Native Okinawa Habu snakes are of a pale greenish yellow color and are marked with a wavy pattern of dark green patches with yellow edges. The underside is much plainer and almost white.
A Habu snake can grow up to eight feet long, although most of them don’t reach that size. The introduced species are only three or four feet in length and are more gray-brown in appearance than the native Okinawa Habu.
On Okinawa Island it is important to know what to do in case you get bitten by one of these aggressive snakes. Habu venom is not always lethal but it is hemotoxic, which means it can do a lot of harm to blood cells while poisoning the blood.
Victims of a Habu snakebite may die or can suffer permanent disability if they do not get immediate medical attention. The thing you should never do is to apply a tight binding around the bite. This will only allow the venom to have a worse affect in that area.
The correct action to take when a Habu snake bites someone is to clean up the area around the bite in order to prevent infection within the bloodstream. The affected part of the body will need to be kept immobile until a medical professional can treat the victim.
Statistics show that the population of Okinawa is known to have some of the longest-living inhabitants in the world. The presence of Habu snakes is obviously not a huge threat to all Okinawans, and the availability of effective medical treatment means that a bite does not have to be debilitating or result in death.

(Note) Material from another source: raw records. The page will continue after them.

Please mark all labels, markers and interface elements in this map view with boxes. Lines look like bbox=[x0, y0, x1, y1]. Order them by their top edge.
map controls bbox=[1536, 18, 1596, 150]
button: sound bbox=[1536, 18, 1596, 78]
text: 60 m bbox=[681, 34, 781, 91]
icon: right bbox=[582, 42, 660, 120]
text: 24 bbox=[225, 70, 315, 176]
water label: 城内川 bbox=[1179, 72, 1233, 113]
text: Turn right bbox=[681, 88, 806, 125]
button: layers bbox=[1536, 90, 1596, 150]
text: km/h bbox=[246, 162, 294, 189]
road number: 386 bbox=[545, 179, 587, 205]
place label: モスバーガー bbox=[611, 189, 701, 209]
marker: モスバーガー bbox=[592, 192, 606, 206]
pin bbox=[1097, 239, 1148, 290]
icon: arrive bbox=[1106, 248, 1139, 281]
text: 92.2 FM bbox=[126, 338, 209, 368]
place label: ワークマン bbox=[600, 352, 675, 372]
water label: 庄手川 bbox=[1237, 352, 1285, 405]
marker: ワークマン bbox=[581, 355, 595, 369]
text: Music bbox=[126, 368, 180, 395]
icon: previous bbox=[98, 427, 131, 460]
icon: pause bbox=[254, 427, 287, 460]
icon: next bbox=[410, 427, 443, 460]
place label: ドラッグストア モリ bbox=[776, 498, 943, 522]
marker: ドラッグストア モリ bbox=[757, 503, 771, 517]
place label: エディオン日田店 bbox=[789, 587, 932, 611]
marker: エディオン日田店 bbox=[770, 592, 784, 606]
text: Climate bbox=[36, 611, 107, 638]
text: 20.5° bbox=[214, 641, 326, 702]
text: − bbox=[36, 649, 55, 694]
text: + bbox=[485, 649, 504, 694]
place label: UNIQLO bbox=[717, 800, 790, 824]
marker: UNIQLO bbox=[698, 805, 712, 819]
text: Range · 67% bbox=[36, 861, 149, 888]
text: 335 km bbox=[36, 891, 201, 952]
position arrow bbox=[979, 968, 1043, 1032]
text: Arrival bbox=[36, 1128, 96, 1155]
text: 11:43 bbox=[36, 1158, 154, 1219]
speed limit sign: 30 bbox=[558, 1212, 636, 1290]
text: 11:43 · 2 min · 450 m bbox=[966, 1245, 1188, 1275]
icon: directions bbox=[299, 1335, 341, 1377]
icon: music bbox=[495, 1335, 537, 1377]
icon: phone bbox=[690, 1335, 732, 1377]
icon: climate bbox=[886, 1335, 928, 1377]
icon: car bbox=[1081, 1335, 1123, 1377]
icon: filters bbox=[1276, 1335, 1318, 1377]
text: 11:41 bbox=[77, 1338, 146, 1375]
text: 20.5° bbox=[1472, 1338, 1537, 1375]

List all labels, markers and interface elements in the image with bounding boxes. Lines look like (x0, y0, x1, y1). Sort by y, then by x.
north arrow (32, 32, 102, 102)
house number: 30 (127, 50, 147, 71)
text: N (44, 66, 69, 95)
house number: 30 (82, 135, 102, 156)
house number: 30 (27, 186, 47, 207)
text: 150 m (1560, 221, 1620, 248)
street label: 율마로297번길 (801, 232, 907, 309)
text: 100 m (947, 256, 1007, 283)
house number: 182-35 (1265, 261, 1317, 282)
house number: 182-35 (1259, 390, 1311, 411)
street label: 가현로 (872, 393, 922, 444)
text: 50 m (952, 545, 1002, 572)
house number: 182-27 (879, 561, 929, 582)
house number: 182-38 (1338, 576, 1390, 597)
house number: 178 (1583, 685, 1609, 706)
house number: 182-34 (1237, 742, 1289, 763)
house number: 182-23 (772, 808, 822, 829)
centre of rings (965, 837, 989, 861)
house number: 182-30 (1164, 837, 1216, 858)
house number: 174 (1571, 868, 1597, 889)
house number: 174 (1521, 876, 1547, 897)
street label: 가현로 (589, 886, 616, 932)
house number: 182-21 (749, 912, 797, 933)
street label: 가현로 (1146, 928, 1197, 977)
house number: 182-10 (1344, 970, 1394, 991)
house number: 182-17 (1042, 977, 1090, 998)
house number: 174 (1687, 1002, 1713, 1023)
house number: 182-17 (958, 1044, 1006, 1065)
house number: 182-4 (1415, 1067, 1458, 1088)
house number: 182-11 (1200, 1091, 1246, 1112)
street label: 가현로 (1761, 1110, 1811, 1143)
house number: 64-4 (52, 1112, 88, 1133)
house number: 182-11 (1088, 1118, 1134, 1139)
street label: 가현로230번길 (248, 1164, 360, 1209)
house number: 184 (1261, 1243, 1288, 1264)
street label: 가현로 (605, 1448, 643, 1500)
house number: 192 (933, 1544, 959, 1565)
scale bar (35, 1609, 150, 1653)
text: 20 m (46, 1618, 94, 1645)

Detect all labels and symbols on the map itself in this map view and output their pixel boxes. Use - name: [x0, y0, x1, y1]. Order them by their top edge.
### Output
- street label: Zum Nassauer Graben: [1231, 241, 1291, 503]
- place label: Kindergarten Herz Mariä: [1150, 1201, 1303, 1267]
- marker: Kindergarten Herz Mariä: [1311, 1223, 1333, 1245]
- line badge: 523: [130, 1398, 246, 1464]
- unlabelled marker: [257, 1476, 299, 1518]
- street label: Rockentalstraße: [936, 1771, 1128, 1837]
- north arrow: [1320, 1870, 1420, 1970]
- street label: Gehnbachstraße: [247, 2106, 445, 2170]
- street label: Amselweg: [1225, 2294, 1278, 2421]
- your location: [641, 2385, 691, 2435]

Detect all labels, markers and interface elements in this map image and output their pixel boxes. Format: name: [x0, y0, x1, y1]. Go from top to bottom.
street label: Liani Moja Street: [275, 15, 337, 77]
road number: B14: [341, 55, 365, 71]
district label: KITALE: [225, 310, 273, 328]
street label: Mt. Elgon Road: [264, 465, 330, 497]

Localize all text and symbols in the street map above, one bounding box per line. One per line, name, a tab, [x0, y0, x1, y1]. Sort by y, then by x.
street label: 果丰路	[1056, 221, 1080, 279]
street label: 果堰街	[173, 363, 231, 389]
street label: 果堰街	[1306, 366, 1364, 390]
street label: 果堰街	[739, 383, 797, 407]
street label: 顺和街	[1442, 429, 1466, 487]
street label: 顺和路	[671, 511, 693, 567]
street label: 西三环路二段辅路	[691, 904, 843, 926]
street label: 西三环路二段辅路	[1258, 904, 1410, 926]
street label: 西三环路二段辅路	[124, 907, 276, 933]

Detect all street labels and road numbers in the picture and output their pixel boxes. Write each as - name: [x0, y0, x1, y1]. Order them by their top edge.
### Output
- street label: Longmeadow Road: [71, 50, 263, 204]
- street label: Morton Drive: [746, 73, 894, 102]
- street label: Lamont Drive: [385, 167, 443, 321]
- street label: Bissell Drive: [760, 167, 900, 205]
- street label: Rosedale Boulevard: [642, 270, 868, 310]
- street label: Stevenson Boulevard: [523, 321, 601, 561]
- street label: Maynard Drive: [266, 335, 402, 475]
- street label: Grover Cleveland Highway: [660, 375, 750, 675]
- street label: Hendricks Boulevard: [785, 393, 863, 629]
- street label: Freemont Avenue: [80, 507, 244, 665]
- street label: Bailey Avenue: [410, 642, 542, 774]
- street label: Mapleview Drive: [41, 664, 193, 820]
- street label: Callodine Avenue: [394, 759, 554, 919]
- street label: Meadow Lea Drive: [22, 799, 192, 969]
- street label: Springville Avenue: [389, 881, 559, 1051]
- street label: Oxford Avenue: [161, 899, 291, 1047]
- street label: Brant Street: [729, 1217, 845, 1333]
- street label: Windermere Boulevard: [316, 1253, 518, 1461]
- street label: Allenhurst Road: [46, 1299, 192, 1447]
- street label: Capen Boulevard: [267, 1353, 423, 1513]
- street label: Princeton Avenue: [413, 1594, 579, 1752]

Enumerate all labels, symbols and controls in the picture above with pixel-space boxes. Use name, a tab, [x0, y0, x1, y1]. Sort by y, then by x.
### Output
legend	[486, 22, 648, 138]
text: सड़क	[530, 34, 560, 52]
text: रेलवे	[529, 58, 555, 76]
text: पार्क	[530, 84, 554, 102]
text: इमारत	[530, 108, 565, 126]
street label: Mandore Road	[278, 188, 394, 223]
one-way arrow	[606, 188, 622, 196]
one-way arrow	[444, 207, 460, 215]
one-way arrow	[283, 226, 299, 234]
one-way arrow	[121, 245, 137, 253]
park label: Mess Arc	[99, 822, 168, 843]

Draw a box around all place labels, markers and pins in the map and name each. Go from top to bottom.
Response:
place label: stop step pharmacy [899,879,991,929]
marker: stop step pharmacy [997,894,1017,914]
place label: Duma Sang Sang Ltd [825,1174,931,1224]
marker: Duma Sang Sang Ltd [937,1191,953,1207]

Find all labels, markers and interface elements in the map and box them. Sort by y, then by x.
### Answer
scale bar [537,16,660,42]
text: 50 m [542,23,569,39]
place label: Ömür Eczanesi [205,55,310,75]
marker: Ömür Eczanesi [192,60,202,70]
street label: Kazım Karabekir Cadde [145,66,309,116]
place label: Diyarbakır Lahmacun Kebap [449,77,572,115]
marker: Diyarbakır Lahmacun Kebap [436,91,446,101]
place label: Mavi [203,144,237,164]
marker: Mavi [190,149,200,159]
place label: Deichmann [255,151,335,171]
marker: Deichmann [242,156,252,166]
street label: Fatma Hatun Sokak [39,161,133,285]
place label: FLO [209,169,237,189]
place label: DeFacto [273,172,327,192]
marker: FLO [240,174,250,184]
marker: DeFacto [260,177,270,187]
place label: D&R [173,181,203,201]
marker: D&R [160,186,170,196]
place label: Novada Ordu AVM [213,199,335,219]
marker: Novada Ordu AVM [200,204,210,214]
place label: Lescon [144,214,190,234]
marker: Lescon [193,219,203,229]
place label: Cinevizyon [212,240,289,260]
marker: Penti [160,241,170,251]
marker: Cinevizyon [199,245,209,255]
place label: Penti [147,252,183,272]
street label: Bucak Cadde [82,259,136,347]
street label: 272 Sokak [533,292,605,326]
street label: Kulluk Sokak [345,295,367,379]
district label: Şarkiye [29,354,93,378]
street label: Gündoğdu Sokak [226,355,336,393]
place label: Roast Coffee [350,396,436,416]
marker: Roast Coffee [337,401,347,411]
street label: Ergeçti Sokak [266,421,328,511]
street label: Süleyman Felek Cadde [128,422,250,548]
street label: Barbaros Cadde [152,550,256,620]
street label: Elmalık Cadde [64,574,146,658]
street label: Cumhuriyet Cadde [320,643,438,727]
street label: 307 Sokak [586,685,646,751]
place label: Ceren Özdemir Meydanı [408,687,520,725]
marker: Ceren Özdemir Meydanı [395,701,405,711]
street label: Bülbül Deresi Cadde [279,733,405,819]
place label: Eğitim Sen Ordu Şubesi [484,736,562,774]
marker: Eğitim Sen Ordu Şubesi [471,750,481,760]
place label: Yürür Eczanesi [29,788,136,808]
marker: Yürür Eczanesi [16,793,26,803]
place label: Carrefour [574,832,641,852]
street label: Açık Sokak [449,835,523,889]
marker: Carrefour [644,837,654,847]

Habu snakes are more active in the summer months and can often be seen basking on rocky ledges. They can also be found in caves. Most of the snakes inhabit forested areas, but they will move out into farmland and cross fields that are close to fresh water. Habu snakes also appear in and around human settlements, where they are known to hide in old tombs and inside traditional walls made of limestone rocks.
Some Okinawans who know where Habu snakes are found collect large numbers of them and use their bodies to make Habu sake. This strong liquor is often drunk from bottles containing the remains of a Habu snake itself. It is also believed to have medicinal qualities.
The toxicity of Habu snake venom is neutralized by alcohol during the process of preparing habu sake. A jar or a bottle of Habu sake may contain a complete snake that has been submerged in alcohol and may have a strong smell, but the drink has a less obnoxious smell when the snake’s guts are removed before it is submerged.
If it is true that Habu sake has a positive affect on health, then it is also possible that its consumption has contributed to the longevity of the Okinawan population. The potent drink is also supposed to increase virility, having a similar effect to taking Viagra, a belief probably having its roots in the fact that habus take for hours when they mate.
Okinawan Habu snakes are valued as much as they are feared. They should be avoided in the wild and need to be deterred from human habitation, but with immediate medical treatment, a bite from a Habu snake will not kill or do any permanent damage.